- SELECTED EXCERPT:
——

MY DOG HAS FLEAS - IN VARIOUS MUSICAL STYLES
(Further contributions to this are welcome)
Describes (tearfully) how owner must shoot dog and sings about how he was such a good, faithful dog and how much he will be missed.
"My dog has fleas" (harmonica break) "My dog has got fleas real bad" (harmonic break) "Oooh baby, my dog has got them fleas sooo bad" (harmonica flourish) "and he's allergic to flea-spray" (harmonica coda)
No lyrics, just a lively jig tune on a badly-tuned fiddle which makes you want to dance like a dog jumping with fleas.

——

- PROBLEM SET:
A) In the piece on "My Dog Has Fleas" in various musical styles, what instrument plays the lively jig tune that has no lyrics?
B) Write out the part of the piece on "My Dog Has Fleas" in various musical styles, starting at "Describes (tearfully) how" and ending at "jumping with fleas.".
C) Extend the piece on "My Dog Has Fleas" in various musical styles, picking up after its last sentence.

——

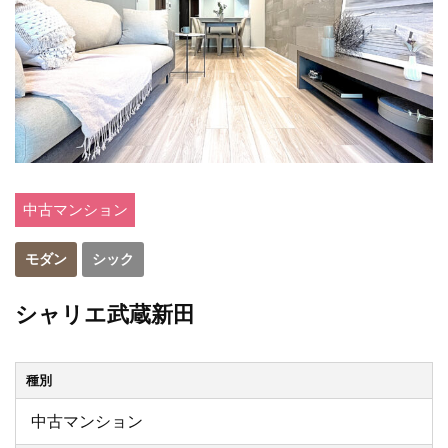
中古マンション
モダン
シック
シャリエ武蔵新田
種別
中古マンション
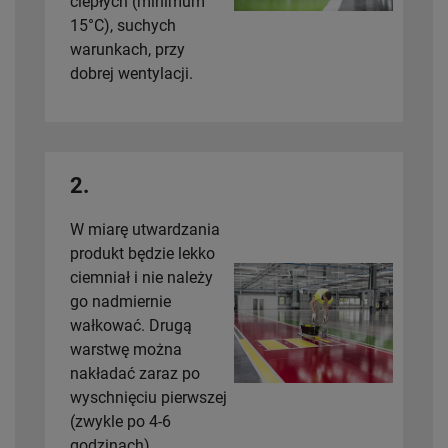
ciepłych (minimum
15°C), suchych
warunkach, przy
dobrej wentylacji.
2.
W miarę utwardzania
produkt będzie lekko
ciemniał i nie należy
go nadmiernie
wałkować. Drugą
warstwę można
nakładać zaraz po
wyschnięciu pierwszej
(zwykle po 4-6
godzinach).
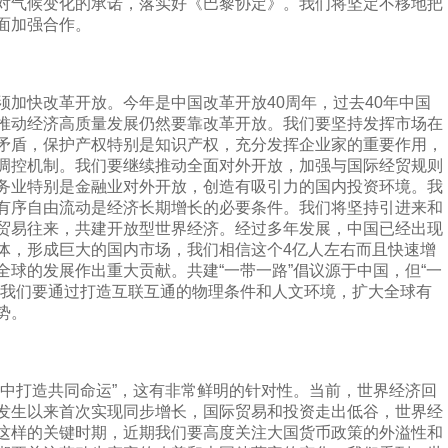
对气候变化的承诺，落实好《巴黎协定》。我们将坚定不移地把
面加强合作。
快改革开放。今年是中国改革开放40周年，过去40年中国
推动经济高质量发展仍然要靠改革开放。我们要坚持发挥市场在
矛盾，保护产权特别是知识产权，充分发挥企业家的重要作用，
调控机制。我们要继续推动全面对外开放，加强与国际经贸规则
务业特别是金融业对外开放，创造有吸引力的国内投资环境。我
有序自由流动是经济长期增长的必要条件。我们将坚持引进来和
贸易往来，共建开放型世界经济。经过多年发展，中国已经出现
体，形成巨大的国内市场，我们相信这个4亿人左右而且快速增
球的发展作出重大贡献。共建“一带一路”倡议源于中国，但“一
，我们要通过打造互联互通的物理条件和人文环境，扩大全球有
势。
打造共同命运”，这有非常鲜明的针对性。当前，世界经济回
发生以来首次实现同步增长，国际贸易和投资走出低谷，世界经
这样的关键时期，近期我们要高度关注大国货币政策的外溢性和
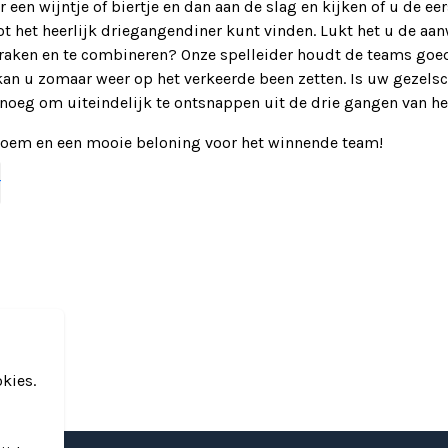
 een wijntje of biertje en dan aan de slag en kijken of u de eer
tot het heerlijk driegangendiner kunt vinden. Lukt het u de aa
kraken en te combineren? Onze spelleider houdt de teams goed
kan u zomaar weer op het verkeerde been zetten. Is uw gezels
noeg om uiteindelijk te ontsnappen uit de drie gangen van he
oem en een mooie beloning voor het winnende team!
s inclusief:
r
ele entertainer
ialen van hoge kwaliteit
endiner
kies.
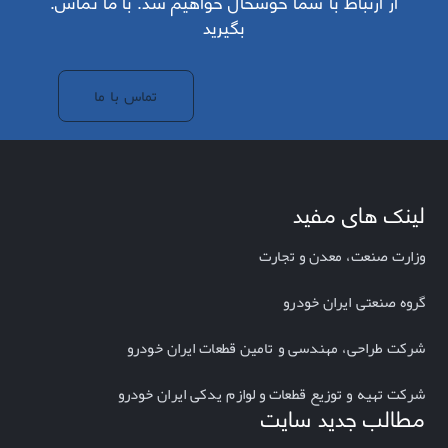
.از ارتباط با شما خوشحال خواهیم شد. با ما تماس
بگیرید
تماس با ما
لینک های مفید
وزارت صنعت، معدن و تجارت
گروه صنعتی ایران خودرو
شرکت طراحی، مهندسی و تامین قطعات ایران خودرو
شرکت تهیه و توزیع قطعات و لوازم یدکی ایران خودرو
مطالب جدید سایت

——

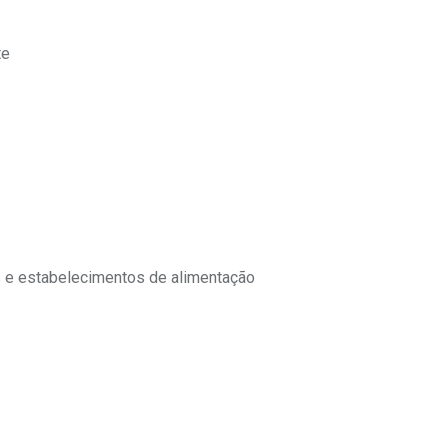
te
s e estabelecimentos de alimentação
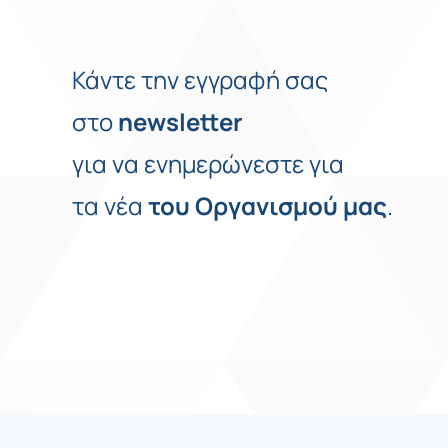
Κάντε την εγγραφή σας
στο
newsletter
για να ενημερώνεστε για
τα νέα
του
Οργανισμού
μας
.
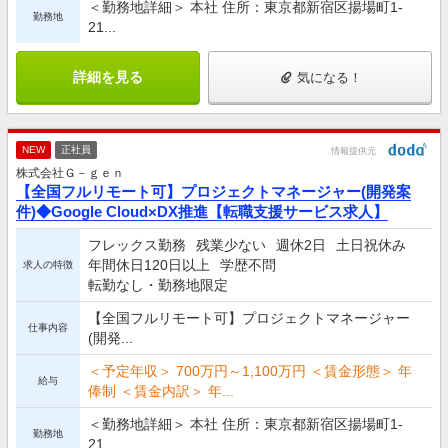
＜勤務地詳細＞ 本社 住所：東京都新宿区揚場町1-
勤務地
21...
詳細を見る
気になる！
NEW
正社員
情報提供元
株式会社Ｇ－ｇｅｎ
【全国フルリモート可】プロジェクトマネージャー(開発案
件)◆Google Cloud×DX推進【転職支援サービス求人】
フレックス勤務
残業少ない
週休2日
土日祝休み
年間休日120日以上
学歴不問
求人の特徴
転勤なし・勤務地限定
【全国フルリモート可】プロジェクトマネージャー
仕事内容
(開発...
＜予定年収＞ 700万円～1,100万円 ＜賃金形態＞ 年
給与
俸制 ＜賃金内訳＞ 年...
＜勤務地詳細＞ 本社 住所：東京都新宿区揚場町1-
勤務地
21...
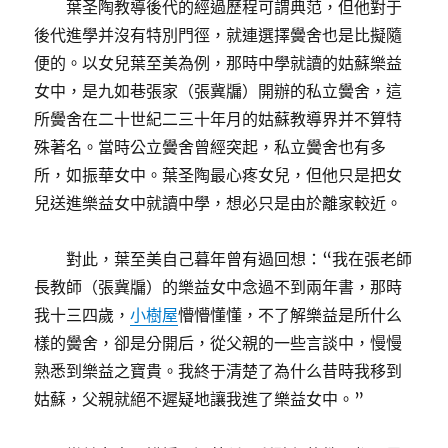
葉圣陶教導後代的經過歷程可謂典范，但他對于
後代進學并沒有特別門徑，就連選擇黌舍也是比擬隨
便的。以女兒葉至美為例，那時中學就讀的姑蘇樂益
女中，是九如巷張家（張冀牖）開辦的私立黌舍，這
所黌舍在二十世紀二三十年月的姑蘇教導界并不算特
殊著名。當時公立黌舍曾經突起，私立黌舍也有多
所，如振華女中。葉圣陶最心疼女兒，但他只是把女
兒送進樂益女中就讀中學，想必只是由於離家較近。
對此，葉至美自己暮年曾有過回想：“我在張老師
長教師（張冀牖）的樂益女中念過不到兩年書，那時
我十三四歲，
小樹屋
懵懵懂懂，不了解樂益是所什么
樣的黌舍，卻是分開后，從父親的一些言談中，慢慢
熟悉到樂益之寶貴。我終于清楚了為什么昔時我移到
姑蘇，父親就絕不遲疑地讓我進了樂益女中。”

——

- EXPECTED OUTPUTS:
A) A badly-tuned fiddle.

B)
Describes (tearfully) how owner must shoot dog and sings about how he was such a good, faithful dog and how much he will be missed.
"My dog has fleas" (harmonica break) "My dog has got fleas real bad" (harmonic break) "Oooh baby, my dog has got them fleas sooo bad" (harmonica flourish) "and he's allergic to flea-spray" (harmonica coda)
No lyrics, just a lively jig tune on a badly-tuned fiddle which makes you want to dance like a dog jumping with fleas.

C)
My bitch has fleas; you better not shag her …
Verses One to Seventeen: My dog has some strange disease sores; I will tenderly take him to the vet where I will sing him a long, fond sad goodbye in expectation of him being put to sleep sighing gently as he departs this dreadful world. Then I will regard his collar and lead as they slowly decay and rust while my dog moulders away in a tomb of damp clay and his spirit whines in the night at the unfairness of his ethereal existence. Verse Eighteen: My dog has only a mild case of fleas and I will sing sad paeans about the immensity and unfairness of this veterinary bill …
I'm so angry about my dog having fleas that I'm going to pick up my girlfriend and drive my motorbike real fast with her riding pillion, and then the world will explode to the apocalyptic sound of thrashing guitars and we explode into space to the accompaniment of lots of drums and a bass guitar being tortured to death and our lead singer doing his wolf howling stuff. And we'll work in an occult reference somewhere into all this, even if it's just the band's name ...
My dog has fleas. He's scratchin' all the time,
He ain't never had a Shampooch. He ain't no friend of mine.